Text passage:
....
The group above is the tiddler – cars costing less than 900 pounds – class, the other three classes have already been flagged away. The #51 Triumph Herald is crewed by Hoot Gibson/Paul England/Jack Madden, #49 is the Doug Whiteford/Lou Molina VW, the Morris 850 was raced by George House/Clarrie Head. ‘Row three’ comprises the #48 George Reynolds/Jim McKeown VW – who won the class – #47 the Stan Martin/Les Park Triumph Herald, #50 the VW of Tony Theiler/Bob Foreman/Reg Lunn and the Graham Hoinville/Kevin Burns Ford Anglia. The #40 and #43 Minis are crewed by Jack Hunnam/John Hartnett and D Hooker/Terry Allan, finally, the #45 Triumph Herald in between those two Minis is the George Poulton/R Poulton/M Watson car.
There are plenty of fellas among this lot who were or became prominent in the sport; drivers – Paul England, Doug Whiteford, Lou Molina, George Reynolds, Jim McKeown, Jack Hunnam. Administrator/co-driver/team owner/engineer – Graeme Hoinville, Hoot Gibson, John Hartnett and Paul England.
Nice! Stephen Dalton’s programme complete with autographs of the victors, Messrs Firth and Jane(SLV)
....
Recorded data:
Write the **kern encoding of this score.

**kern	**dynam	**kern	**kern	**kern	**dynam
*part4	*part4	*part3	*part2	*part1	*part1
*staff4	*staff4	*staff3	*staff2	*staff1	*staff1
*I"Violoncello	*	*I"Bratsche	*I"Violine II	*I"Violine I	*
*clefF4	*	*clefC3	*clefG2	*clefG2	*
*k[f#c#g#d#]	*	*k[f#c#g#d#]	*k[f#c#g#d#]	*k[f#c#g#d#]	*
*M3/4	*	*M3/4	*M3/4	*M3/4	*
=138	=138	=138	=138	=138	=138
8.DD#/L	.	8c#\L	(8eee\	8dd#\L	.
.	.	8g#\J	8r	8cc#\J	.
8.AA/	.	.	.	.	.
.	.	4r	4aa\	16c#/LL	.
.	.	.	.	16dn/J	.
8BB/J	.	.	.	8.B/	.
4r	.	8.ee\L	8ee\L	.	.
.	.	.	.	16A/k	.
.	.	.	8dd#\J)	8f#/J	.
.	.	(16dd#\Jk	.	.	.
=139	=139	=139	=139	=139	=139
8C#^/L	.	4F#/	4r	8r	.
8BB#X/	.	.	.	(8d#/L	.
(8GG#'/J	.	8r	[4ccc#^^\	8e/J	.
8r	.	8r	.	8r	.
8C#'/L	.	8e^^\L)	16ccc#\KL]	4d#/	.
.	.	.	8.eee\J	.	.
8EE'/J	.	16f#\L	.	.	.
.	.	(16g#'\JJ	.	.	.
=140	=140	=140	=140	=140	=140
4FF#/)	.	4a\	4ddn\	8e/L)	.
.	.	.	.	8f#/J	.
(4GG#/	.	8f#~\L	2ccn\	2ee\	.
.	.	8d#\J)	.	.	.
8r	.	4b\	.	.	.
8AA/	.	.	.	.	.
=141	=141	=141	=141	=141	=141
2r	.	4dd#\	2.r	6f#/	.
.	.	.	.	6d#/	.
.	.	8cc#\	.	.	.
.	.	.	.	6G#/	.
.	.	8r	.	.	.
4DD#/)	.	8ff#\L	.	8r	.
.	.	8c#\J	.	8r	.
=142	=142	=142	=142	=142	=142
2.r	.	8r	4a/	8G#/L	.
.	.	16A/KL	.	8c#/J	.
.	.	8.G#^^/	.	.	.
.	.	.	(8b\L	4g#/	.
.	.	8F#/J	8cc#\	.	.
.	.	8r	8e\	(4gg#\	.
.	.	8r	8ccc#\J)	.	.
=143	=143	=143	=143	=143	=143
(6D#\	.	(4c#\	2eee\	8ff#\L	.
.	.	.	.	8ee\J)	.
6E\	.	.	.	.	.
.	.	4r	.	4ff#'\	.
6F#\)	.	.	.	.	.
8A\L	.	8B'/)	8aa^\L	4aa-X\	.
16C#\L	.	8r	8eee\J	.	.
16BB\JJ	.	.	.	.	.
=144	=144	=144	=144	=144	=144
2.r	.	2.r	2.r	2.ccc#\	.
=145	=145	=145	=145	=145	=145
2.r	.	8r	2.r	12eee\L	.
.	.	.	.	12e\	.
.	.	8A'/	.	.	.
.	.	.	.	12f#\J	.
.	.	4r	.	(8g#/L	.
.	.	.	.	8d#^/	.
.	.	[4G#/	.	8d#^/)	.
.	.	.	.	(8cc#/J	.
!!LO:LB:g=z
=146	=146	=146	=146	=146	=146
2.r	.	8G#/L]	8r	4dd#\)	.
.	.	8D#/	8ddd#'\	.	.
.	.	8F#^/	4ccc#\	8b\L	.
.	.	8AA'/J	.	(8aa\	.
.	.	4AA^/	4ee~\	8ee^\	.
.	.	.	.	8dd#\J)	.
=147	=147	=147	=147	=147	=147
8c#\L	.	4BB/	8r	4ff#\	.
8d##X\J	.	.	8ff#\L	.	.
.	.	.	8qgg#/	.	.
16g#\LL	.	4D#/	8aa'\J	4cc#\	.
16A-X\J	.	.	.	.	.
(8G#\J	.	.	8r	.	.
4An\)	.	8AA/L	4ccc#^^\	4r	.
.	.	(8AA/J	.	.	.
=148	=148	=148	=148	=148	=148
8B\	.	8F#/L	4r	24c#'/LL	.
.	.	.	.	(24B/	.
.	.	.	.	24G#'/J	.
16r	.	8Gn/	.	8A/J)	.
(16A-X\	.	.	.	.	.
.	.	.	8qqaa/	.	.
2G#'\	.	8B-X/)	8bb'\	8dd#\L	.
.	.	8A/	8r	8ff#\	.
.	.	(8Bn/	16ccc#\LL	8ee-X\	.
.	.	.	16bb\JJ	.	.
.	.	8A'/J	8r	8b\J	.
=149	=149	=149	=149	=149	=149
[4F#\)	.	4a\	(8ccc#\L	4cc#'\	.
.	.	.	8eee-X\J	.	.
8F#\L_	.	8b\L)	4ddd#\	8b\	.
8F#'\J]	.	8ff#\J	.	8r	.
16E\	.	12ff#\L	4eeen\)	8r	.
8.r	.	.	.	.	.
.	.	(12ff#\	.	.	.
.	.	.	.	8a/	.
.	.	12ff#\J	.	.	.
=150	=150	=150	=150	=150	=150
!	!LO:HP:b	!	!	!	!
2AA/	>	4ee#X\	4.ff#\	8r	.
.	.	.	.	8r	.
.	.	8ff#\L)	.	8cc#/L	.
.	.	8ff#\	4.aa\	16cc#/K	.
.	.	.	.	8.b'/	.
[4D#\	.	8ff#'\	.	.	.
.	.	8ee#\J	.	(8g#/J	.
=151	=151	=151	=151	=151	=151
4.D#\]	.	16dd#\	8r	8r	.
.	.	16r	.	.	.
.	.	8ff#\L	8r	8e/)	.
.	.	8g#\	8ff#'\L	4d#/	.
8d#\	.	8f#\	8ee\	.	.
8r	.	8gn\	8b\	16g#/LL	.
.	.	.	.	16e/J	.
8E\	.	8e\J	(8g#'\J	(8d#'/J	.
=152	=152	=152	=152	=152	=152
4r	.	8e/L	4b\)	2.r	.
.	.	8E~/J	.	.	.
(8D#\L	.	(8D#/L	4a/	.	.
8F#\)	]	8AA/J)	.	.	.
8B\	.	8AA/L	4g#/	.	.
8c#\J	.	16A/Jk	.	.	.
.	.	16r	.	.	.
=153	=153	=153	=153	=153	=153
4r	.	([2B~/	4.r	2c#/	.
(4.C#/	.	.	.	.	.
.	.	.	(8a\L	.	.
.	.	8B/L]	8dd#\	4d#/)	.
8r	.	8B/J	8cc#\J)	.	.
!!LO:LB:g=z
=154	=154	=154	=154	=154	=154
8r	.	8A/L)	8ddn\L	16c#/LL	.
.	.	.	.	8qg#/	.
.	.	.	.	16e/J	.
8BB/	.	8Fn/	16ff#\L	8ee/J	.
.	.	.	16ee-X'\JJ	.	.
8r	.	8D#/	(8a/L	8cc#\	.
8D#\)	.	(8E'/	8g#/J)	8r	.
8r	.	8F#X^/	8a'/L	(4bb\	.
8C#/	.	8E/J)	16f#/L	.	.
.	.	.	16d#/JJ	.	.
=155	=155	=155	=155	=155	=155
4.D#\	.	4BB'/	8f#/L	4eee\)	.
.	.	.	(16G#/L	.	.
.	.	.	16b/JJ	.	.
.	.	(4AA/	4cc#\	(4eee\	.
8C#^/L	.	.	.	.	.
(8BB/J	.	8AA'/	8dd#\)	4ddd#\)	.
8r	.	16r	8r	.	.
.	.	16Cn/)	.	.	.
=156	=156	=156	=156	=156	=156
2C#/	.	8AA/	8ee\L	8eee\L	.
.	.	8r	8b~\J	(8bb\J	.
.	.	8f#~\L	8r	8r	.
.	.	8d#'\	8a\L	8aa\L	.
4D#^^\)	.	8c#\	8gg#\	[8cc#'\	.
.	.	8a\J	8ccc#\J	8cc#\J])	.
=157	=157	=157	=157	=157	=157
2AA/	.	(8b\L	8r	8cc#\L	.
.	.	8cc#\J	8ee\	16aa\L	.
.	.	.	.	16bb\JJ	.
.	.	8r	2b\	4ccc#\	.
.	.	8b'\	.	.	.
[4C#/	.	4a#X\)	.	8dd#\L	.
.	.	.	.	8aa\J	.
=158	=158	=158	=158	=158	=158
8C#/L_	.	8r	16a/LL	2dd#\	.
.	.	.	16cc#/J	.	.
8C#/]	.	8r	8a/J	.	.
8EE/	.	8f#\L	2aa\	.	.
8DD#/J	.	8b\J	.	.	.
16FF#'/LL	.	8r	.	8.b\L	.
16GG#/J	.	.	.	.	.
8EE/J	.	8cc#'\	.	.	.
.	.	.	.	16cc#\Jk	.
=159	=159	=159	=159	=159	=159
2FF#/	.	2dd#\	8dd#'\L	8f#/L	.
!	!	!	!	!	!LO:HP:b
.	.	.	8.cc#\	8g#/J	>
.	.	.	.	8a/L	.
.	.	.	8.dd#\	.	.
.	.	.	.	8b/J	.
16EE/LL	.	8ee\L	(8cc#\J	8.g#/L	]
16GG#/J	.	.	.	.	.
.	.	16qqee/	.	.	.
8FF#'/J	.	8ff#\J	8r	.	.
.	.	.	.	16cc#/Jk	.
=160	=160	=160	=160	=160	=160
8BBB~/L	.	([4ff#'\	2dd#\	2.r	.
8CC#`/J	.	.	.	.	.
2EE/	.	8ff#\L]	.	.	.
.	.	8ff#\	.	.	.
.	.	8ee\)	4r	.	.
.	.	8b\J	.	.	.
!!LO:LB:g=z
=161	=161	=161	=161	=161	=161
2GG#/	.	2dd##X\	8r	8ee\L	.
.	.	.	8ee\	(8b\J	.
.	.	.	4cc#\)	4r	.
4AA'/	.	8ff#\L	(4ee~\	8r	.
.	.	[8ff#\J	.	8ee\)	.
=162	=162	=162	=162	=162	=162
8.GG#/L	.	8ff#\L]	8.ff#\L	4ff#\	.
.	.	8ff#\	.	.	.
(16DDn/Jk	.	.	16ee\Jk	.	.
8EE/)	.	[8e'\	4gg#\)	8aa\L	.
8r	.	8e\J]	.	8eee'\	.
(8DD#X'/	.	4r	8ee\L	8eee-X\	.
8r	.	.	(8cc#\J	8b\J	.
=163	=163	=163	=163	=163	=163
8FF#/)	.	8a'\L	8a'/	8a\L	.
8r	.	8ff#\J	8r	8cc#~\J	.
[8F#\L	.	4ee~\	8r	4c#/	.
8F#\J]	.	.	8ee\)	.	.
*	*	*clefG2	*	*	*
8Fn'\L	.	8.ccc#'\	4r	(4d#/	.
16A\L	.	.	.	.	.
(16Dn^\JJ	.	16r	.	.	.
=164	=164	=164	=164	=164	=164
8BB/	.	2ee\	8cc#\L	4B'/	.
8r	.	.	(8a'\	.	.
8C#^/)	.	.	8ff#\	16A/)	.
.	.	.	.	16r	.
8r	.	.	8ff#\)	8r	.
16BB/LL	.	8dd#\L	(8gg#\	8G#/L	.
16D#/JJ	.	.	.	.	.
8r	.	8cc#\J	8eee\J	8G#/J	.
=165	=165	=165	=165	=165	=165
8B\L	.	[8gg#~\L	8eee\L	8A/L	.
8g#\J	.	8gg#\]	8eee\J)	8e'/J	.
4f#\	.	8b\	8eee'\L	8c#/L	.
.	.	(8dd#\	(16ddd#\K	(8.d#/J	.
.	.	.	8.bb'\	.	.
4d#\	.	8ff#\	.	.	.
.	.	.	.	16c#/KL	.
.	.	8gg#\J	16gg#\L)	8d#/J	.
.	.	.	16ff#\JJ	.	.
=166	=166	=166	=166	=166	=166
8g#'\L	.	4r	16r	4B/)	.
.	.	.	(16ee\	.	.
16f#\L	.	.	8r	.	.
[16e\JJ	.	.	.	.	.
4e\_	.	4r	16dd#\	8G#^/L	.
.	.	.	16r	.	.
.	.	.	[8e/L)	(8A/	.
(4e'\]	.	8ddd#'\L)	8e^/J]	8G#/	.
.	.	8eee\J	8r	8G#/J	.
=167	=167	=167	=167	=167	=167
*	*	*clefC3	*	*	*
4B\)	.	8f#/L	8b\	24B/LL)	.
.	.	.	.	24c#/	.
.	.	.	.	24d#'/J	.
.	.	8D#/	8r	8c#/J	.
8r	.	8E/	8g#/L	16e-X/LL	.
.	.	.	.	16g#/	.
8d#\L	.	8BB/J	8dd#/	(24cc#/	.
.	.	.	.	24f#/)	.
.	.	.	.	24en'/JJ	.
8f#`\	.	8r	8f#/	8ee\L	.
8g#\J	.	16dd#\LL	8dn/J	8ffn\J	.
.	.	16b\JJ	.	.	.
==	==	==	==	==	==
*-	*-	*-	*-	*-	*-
....
Directions:
(1) In the motor racing passage, which crew won the tiddler class?
(2) Write the next part of the motor racing passage, starting right after its final sentence.

Results:
(1) George Reynolds and Jim McKeown in the #48 VW won the class.

(2)
It’s not a big deal flagging the cars away separately by class, back in the day there was no overall winner, the awards were entirely class-based. But the taxi-lobby needed a winner as the race is part of the Bathurst continuum, and not having a winner wasn’t an option for them. So decades later, the car that did the quickest time was adjudged the winner, the Ford Falcon XL driven by Harry Firth and Bob Jane. Car 20B above is another of the works-Falcon entries, this one driven by Ken Harper, John Raeburn and Syd Fisher. The chasing #49 Volksy is that crewed by Whiteford/Molina.
(SLV)
Hmm, where is the wayward Bill Buckle/Brian Foley Scuderia Veloce Citroen ID19? It could be the area to the right as you exit Siberia perhaps, but if that is the case WTF is the driver doing there? Whatever the case, that car’s suspension would have absorbed the worst of the Island’s infield without difficulty, they finished fifth in Class A too, so no damage was done. Doesn’t it still look futuristic 60 years later, the French made distinctive cars then?
(SLV)
Yet another car in need of a compass is the fifth in Class A, Wal Gillespie/Vic Croft Chrysler Valiant. That’s Kildunda in the distance, I think he is off to the right on the entry to Southern Loop (turn one in the dull shit-boring parlance of today). Mind you, if you lost it on the way in there, that spot is not the likely one where physics would take you, but perhaps he copped a Rock Hudson on the way-in? Thoughts?
(SLV)
Harry Firth or Bob Jane – winners aboard the Firth prepared works-Ford Falcon XL – in search of an apex at MG, or is it Honda? I’ve done hundreds of laps at Phillip Island but the undergrowth is a good deal different in recent times than not long after the circuits opening in 1956.
Credits…
State Library of Victoria, Wikipedia, Stephen Dalton Collection
Tailpiece…
(SLV)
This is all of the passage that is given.